I have got four 12 x 4 raised beds, just to cut down the work really. We made them from sleepers, two sleepers high so you can sit on the side with tea and admire your work!

I am not a serious gardener - just do it because I have a bit of land - but we eat from it for a good four months.

Things I have found easy - one bed herbs only - works a treat. One bed strawberries, we usually harvest at least a 1lb a day for weeks in the summer, I have a few alpine strawberry plants which fruit after the normal ones to extend the season.

The other two have lettuce, potatoes, tomatoes (usually 5 or 6 varieties which is great), squash, runner beans and french beans (the purple ones are lovely), mange tout, peas and courgettes - all very easy.

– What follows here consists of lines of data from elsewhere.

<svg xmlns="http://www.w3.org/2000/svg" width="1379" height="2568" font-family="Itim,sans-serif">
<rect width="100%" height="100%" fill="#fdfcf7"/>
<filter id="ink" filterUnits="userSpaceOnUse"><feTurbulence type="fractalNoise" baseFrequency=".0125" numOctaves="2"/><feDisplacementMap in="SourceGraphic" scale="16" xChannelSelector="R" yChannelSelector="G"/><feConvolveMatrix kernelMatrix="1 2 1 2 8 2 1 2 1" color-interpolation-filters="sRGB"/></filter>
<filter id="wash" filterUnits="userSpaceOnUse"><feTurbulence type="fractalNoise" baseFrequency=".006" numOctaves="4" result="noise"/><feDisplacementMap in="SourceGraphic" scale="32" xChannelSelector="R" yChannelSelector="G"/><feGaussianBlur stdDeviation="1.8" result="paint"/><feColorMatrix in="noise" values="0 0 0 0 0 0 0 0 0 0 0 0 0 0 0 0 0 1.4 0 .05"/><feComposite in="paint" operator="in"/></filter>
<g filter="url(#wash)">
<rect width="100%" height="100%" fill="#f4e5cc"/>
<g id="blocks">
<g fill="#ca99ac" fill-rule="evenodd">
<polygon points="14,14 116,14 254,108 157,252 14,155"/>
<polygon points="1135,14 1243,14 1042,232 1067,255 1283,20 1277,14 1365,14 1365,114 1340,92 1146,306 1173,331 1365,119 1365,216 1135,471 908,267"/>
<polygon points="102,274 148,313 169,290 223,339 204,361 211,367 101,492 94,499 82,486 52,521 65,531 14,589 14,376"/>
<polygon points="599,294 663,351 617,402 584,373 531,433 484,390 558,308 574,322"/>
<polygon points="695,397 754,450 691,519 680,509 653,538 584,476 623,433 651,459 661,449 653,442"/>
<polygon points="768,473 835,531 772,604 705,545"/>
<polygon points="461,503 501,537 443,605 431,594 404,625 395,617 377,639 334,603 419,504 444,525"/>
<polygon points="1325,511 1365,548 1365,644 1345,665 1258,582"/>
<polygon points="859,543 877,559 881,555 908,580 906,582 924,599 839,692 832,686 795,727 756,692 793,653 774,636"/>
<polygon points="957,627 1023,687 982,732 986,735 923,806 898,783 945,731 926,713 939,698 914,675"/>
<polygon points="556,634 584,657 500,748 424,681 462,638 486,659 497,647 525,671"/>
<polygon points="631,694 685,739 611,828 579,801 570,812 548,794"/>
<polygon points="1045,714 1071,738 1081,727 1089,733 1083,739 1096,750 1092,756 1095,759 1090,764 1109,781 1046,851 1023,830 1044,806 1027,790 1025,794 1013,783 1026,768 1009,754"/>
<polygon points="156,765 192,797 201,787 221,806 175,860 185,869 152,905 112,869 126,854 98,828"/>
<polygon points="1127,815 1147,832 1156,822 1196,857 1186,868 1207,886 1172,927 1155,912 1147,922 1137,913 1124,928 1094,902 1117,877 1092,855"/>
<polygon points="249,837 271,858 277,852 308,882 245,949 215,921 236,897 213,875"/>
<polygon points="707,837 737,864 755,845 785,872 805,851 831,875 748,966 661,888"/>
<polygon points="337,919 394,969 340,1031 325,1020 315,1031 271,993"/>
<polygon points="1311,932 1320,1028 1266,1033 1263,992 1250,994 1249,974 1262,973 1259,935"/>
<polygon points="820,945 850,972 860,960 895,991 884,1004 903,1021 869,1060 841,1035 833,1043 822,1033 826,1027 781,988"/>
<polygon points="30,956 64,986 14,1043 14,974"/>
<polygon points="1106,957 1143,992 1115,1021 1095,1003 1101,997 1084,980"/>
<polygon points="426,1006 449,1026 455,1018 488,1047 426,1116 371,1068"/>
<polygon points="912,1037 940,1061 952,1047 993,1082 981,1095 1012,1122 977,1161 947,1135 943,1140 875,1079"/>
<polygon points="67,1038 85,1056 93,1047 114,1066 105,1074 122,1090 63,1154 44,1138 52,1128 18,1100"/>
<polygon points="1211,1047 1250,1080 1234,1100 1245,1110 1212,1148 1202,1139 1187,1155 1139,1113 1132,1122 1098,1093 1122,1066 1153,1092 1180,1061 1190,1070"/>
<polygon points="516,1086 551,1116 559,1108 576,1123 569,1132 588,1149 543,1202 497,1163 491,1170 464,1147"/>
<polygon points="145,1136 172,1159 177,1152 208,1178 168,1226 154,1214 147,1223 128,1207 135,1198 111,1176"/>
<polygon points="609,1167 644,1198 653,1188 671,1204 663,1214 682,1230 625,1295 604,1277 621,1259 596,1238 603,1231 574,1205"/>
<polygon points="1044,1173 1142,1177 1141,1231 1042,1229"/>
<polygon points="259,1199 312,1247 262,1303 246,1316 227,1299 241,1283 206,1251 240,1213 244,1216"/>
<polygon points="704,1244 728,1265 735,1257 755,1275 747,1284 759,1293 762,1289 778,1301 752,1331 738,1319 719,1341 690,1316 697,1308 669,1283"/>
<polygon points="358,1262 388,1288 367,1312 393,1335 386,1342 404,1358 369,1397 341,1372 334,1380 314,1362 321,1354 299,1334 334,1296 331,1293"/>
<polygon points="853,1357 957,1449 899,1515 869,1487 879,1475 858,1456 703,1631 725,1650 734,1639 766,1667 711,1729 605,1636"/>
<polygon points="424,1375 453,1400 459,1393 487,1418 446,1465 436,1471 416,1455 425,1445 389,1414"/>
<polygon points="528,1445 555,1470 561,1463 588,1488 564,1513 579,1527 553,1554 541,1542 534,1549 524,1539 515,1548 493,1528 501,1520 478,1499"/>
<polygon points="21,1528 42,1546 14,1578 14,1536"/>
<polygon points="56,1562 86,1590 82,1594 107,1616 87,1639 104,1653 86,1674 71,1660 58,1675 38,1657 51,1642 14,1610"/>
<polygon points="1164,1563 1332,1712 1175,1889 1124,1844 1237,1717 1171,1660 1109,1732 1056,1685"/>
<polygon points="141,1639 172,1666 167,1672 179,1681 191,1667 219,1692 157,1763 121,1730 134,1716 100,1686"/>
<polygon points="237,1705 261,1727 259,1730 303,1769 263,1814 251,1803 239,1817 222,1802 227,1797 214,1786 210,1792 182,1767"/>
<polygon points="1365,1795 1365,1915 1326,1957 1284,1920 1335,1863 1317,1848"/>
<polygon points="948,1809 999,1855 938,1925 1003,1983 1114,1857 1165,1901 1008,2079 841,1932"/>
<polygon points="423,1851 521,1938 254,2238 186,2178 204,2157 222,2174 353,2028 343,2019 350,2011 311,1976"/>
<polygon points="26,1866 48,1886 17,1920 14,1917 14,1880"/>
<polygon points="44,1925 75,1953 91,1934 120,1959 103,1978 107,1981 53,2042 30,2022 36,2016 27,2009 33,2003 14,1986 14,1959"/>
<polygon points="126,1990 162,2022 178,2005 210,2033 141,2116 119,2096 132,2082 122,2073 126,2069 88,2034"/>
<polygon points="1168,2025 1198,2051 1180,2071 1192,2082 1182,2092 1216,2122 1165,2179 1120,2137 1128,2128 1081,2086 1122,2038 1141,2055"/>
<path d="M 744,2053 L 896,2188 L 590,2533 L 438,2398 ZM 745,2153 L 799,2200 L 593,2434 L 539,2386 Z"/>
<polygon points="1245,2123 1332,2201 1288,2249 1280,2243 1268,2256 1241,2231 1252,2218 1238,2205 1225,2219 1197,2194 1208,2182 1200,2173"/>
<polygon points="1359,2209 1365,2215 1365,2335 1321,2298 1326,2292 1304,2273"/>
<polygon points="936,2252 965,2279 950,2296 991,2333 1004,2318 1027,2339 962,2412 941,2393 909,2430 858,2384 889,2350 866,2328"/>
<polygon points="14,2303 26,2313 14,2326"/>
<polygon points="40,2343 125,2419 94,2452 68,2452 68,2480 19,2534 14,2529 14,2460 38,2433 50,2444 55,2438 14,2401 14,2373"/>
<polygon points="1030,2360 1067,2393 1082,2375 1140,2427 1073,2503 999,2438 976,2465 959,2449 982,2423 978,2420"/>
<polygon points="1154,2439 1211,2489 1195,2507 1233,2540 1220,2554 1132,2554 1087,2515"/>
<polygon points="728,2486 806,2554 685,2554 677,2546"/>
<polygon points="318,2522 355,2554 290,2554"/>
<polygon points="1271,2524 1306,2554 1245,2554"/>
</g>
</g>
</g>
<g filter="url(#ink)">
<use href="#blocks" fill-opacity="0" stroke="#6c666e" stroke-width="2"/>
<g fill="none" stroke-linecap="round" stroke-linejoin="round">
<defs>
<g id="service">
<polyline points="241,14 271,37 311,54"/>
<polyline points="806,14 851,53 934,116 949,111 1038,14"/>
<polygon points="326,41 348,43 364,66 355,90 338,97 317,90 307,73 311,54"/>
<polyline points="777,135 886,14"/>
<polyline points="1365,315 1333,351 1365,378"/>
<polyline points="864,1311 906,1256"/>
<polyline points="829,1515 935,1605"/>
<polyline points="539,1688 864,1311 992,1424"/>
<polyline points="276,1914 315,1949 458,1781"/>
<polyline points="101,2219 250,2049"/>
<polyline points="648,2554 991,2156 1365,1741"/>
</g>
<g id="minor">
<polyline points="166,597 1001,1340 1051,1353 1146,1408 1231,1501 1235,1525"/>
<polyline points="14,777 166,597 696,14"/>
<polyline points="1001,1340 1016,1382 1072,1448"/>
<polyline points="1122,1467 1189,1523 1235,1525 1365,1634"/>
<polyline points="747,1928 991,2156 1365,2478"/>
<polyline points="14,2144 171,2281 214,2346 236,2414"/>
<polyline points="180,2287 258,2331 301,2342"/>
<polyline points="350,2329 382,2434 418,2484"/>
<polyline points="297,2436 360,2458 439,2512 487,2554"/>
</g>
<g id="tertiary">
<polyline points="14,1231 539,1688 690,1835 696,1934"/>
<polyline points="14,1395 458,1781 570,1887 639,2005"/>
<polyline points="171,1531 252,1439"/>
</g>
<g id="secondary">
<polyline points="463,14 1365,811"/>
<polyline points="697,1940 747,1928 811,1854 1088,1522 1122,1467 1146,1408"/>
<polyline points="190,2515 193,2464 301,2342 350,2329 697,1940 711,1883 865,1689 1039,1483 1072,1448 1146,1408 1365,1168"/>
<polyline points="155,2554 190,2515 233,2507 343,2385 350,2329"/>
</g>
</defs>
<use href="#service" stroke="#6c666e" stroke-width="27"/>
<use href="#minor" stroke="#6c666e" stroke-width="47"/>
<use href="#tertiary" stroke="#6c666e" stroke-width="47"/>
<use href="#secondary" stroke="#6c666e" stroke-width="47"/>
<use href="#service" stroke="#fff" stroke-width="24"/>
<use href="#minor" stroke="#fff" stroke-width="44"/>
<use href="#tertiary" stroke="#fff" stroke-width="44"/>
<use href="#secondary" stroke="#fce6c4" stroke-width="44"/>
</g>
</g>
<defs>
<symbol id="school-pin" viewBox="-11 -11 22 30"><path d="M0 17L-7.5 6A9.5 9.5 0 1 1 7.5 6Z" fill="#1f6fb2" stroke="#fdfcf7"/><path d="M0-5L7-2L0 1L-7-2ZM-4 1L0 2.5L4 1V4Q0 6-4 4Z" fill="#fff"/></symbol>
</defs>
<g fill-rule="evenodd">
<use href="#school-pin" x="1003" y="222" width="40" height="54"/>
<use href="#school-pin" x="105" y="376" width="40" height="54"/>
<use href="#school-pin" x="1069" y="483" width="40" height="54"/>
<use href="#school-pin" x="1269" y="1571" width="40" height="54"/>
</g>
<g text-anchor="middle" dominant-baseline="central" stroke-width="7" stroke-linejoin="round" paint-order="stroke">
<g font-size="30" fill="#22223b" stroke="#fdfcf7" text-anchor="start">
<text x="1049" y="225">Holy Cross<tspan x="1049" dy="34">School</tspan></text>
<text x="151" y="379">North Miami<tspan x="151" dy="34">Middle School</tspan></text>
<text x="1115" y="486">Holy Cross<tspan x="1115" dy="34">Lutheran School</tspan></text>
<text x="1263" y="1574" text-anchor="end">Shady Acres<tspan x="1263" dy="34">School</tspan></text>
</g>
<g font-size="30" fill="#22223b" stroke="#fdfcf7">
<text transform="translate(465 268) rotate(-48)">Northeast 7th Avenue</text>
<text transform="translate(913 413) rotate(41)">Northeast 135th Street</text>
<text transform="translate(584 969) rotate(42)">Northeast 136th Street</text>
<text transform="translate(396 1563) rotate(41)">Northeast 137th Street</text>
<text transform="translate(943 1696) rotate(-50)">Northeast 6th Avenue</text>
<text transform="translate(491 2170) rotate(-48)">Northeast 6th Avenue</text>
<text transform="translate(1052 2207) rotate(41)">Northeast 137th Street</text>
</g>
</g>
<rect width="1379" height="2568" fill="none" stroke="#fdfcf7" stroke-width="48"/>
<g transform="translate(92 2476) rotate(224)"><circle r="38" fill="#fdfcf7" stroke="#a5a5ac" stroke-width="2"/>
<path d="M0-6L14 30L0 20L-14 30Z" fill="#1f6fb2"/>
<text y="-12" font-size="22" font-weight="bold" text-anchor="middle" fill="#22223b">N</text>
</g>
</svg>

Raspberries look after themselves and provide fruit after the strawberry season.

I always buy my cucumber plants - they can be bitter, something to do with male and female flowers, I can't remember tbh, I gave up growing them from seed a few years ago.

TheSpottedZebra Wed 07-Jan-15 17:59:24

Ooh, ta Funky. I think I am hooked already tbh. I've only got the back garden for now, but one day I'll hopefully have enough time for an allotment. Til then - more trying of varieties and new things.

BoffinMum Sat 10-Jan-15 09:43:38

I've just spotted this thread. I have literally just written a blog post about converting a conventional garden to a fruit and vegetable one, and it might be interesting. It's based on a wartime book that you can buy copies of on Ebay very cheaply.
how to adapt your garden in periods of austerity

BoffinMum Sat 10-Jan-15 09:45:17

BTW my best advice would be to set up an automated Hozelock irrigation system otherwise in a hot summer you'll go nuts trying to keep on top of the watering. And make sure your soil is really well fed before you start.

MollyAir Sat 10-Jan-15 16:30:05

I got that blogpost this morning, Boff, and much admired the book cover.

Partly inspired by this thread, I've decided to do tomatoes and courgettes this year, and herbs. The first two I'll buy as young plants from Mr Tesco. I have a single carrot still in its pot from last year. Too precious to eat.

BoffinMum Sat 10-Jan-15 18:30:15

grin

It's hard getting courgettes wrong, tbh.

funnyperson Sat 10-Jan-15 22:04:48

Thats a nice book cover
Maybe I'll go for
courgettes
tomatoes
garlic
runner beans
herbs
<tentative>

What is a hozelock irrigation system?